Волохов докурил самокрутку и встал в траншее — ноги затекли. Ночь была звездная и тихая. Немцы не стреляли. Изредка пускали осветительные ракеты, которые гасили звездное небо. Иван нашарил в подсумке с десяток патронов. Выложил их на тряпицу, протер каждый и убрал назад. Полторы обоймы да обойма в винтовке — все, что осталось. Немцы не дураки, поняли небось, что мы выдохлись. Завтра, если пойдут, воевать с ними нечем будет, остались только штыки и злость. Злость и обида за то, что как малых детей, играючи, немец лупит. Напролом не идет, сунулся, получил по зубам и не рыпается. Зарылся в землю и долбит минами с перерывом на обед, а мы в атаку на пулеметы, под эти мины… Эх, глупо, помирать не хочется, да, видно, придется, вон они, ребятишки, лежат, землей от взрывов едва присыпанные… раненые с нейтралки дотемна кричали, теперь умолкли. Кто за ними под пули полезет? Пробовали двое, там и остались. Немец все пристрелял, каждый кустик, каждую ложбинку, сволочь.

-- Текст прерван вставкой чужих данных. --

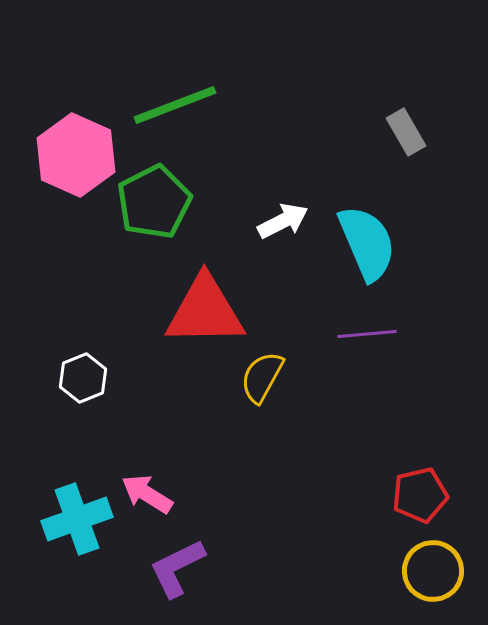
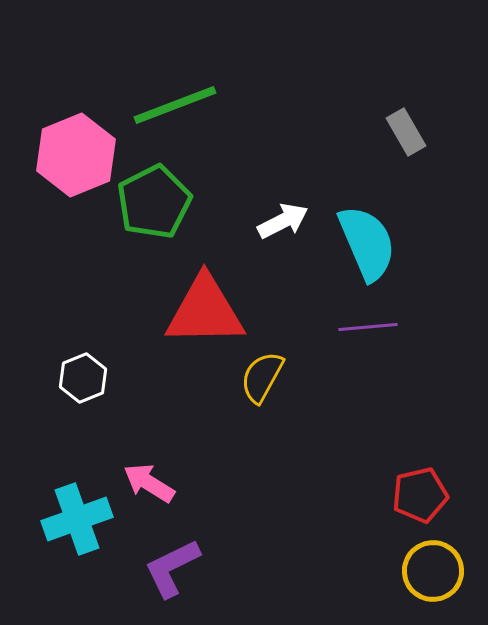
pink hexagon: rotated 14 degrees clockwise
purple line: moved 1 px right, 7 px up
pink arrow: moved 2 px right, 11 px up
purple L-shape: moved 5 px left
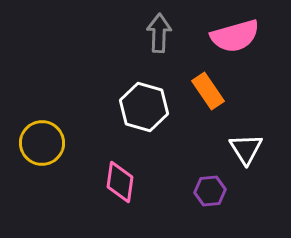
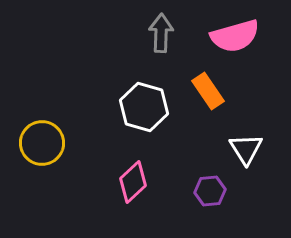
gray arrow: moved 2 px right
pink diamond: moved 13 px right; rotated 39 degrees clockwise
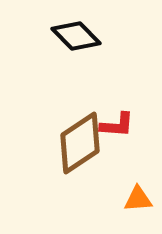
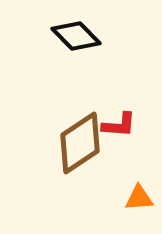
red L-shape: moved 2 px right
orange triangle: moved 1 px right, 1 px up
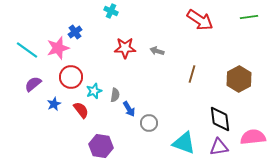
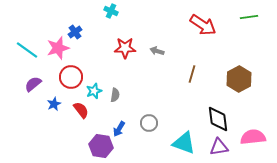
red arrow: moved 3 px right, 5 px down
blue arrow: moved 10 px left, 20 px down; rotated 63 degrees clockwise
black diamond: moved 2 px left
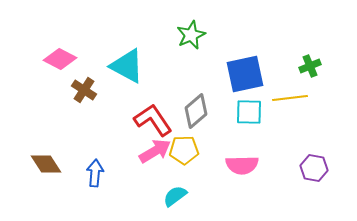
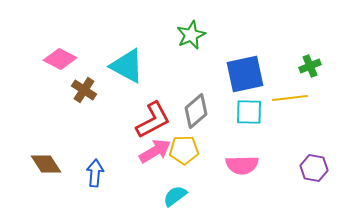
red L-shape: rotated 96 degrees clockwise
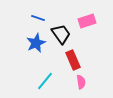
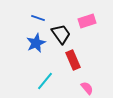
pink semicircle: moved 6 px right, 6 px down; rotated 32 degrees counterclockwise
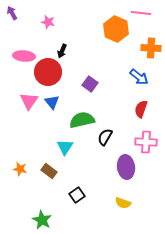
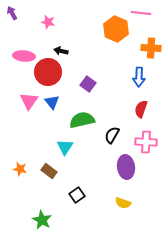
black arrow: moved 1 px left; rotated 80 degrees clockwise
blue arrow: rotated 54 degrees clockwise
purple square: moved 2 px left
black semicircle: moved 7 px right, 2 px up
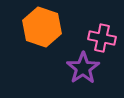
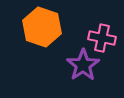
purple star: moved 3 px up
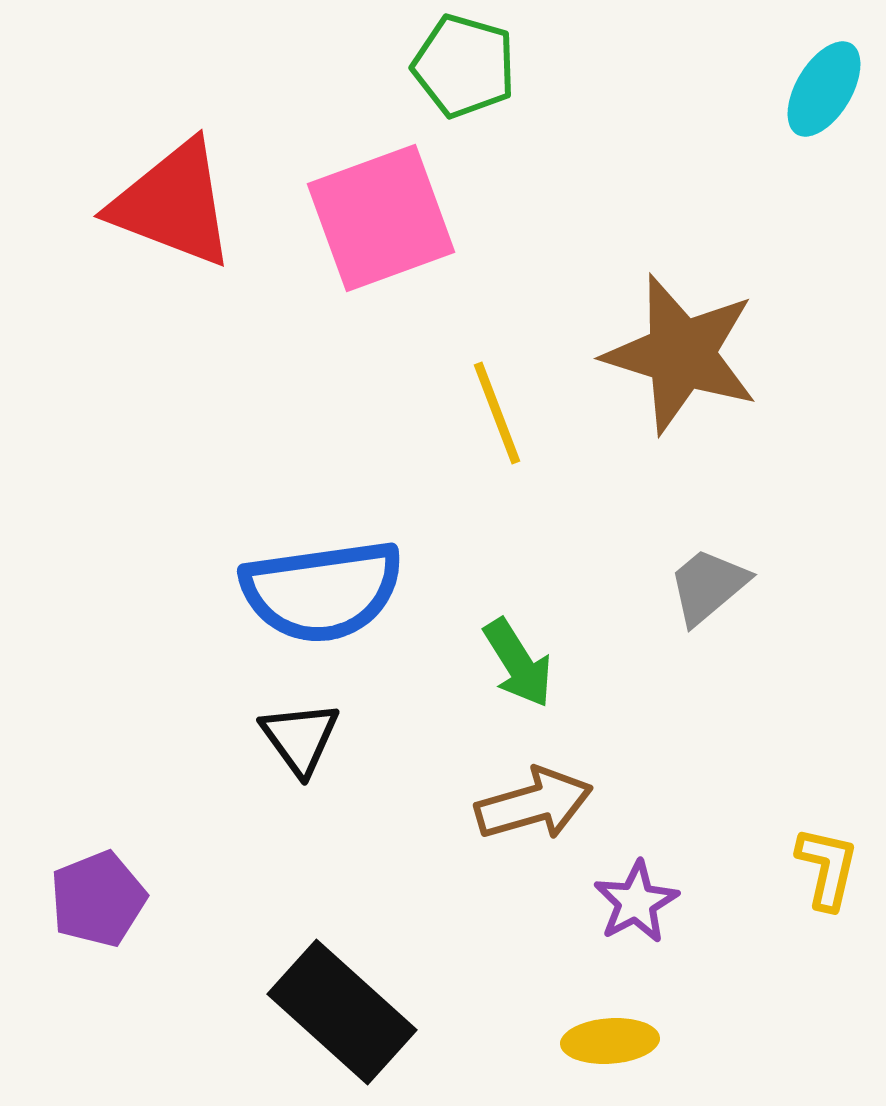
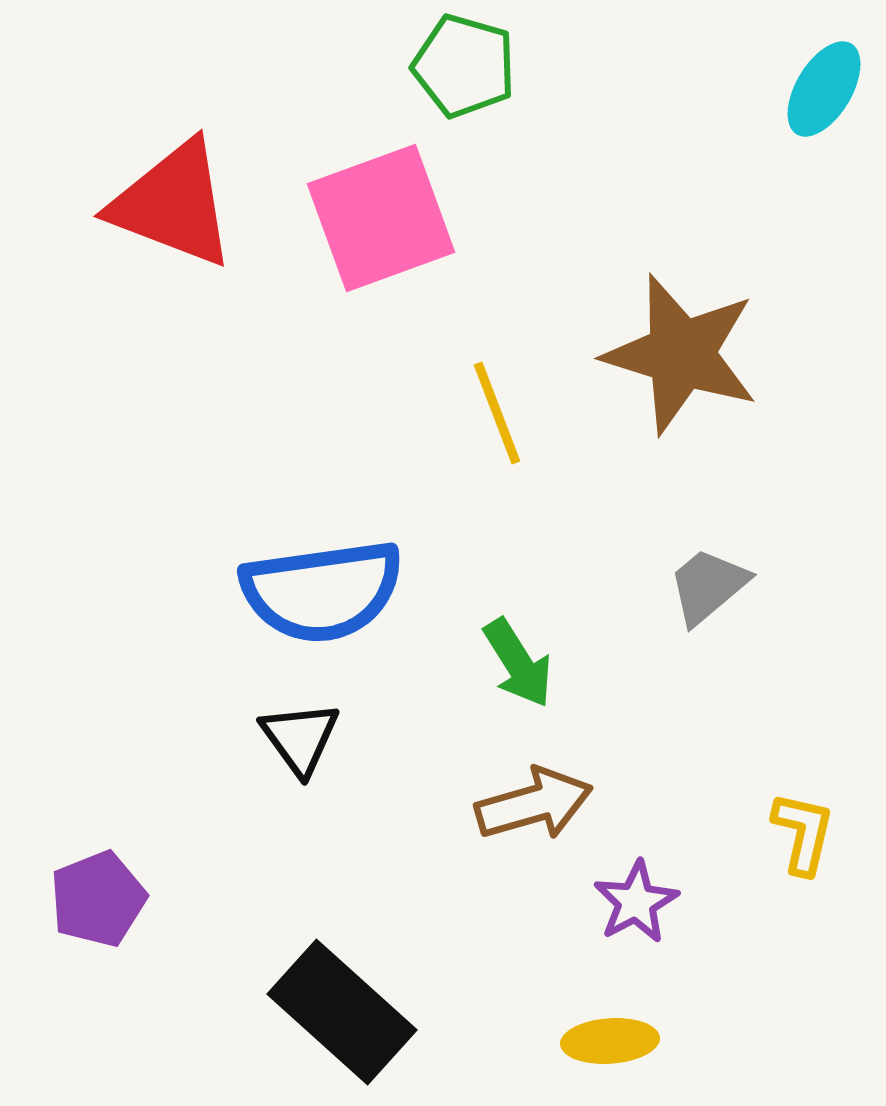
yellow L-shape: moved 24 px left, 35 px up
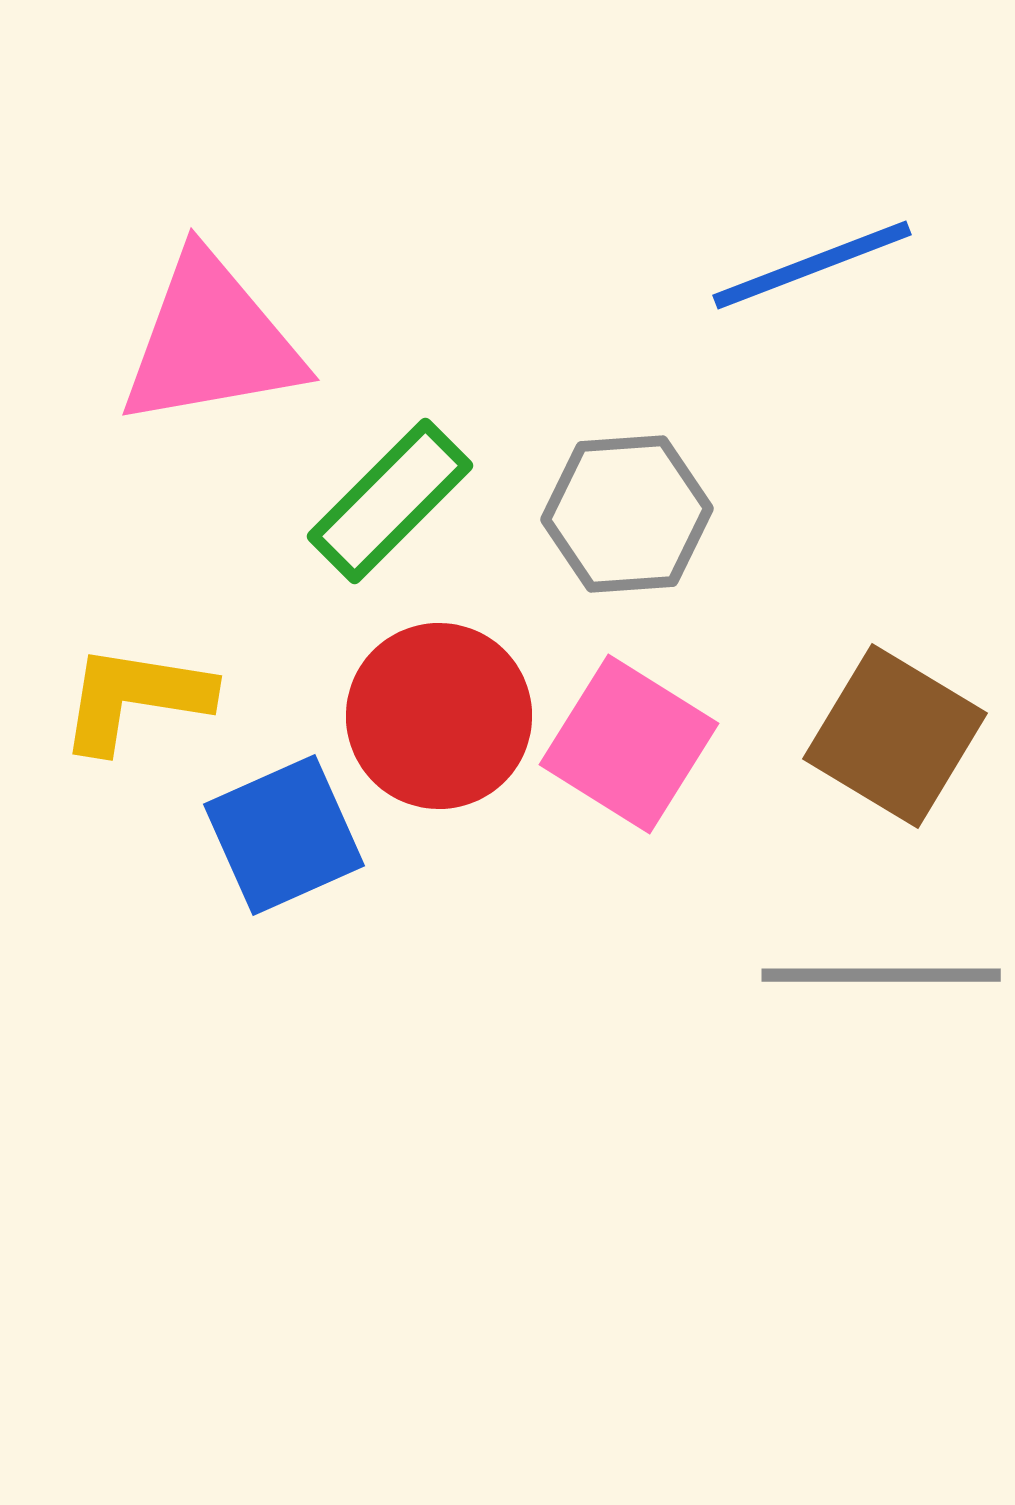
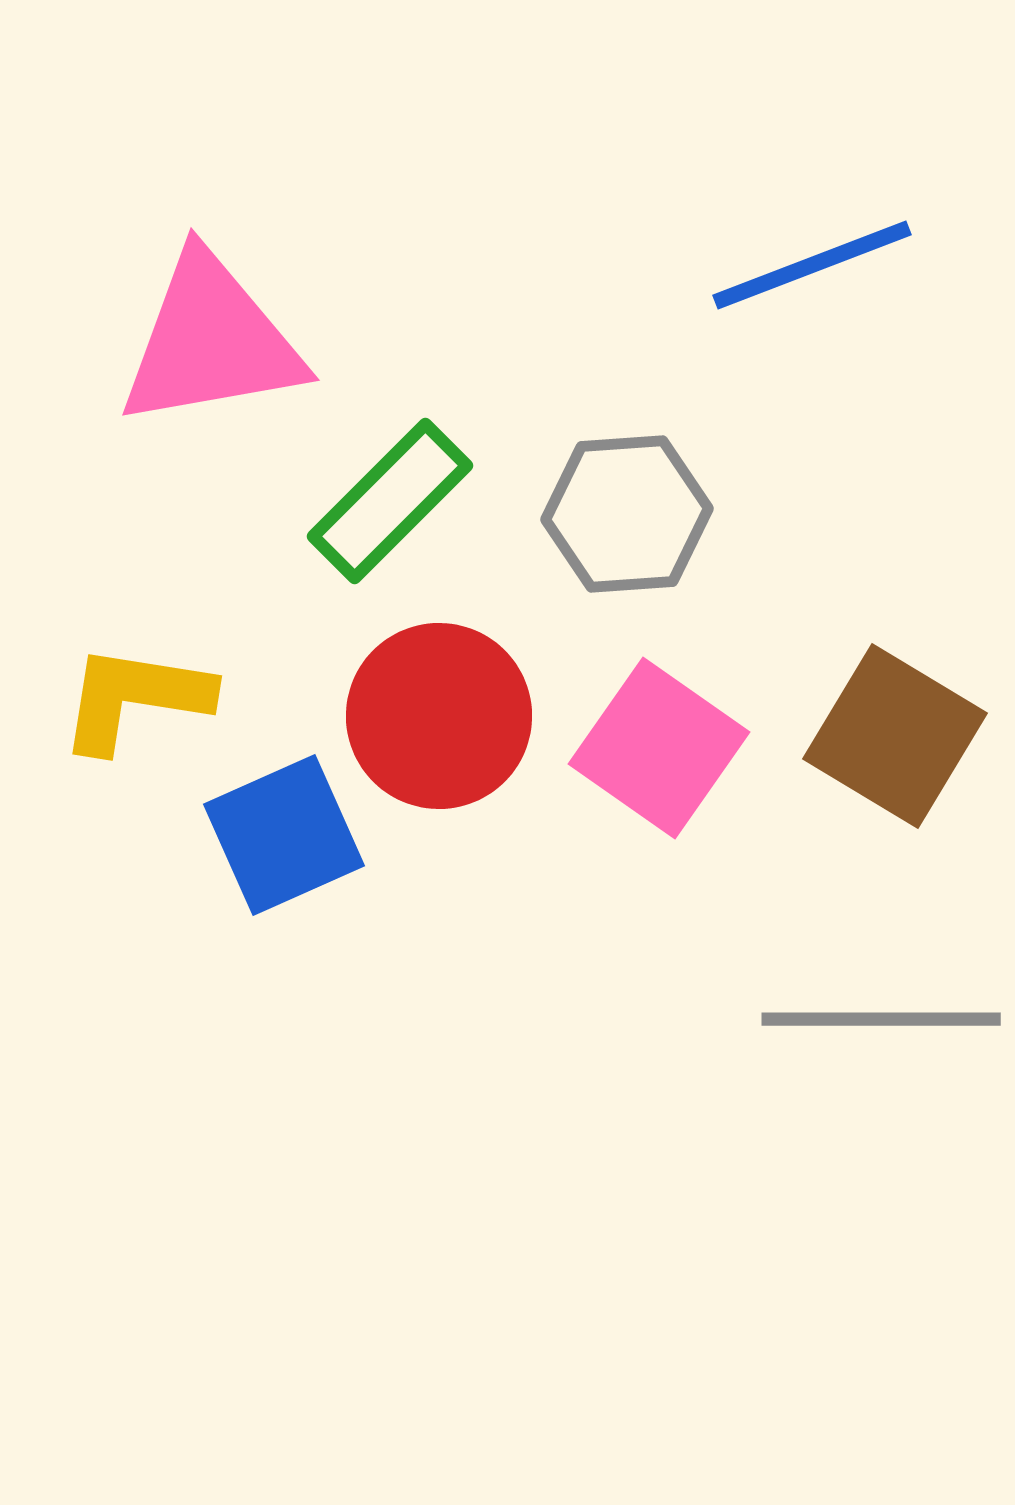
pink square: moved 30 px right, 4 px down; rotated 3 degrees clockwise
gray line: moved 44 px down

По цепочке передали: Волохова к командиру.
«На кой я им понадобился?» — подумалось Ивану.
Бросив винтовку за плечо, он, чуть горбясь, пошел по траншее к наблюдательному пункту. В траншее все дремали, кто как, привалившись к земляной стенке, сидя, стоя, держась за винтовки, уронив голову с посеревшим лицом и бескровными губами. Грязные бинты, волглые рваные шинели, заскорузлые от сырости и грязи руки и совершенно безразличные, тупые от усталости лица. Комбата капитана Серебрякова убило на второй день, еще не успели толком окопаться, — бомбежка — и его порвало в клочья; комиссар лег в землю сегодня. Из ротных за эти дни уцелел один, самый молодой, лейтенант Афанасьев, он и ждал Волохова в блиндаже.
— По вашему приказанию…
— Устраивайтесь, рядовой Волохов, разговор есть, — прервал его лейтенант.
Волохов, аккуратно загнув полы шинели, сел на корточки.
Лейтенант долго молчал. Подсвечивая себе керосиновой лампой, он пытался что-то рассмотреть на карте. Водил по ней пальцем, что-то беззвучно шептал, хмурился и всей пятерней ерошил короткие волосы. Волохов прикинул: совсем пацан, лет двадцать, ну, двадцать два от силы. Белобрысый, выше среднего роста, нескладный, с очень выразительными серыми глазами, они, в отличие от всего остального, были далеко не детскими.
— Как там у вас?
— Тихо.
— Я не про то, как настроение?
— Да какое может быть настроение, когда брюхо пустое да морда набита?
— Думай, что говоришь, рядовой… — раздался голос из темного угла блиндажа.
— А я и говорю, что думаю… — не оборачиваясь, ответил Иван.
— Это тебя в лагерях огрызаться начальству обучили, встать, шкура, панику разводишь!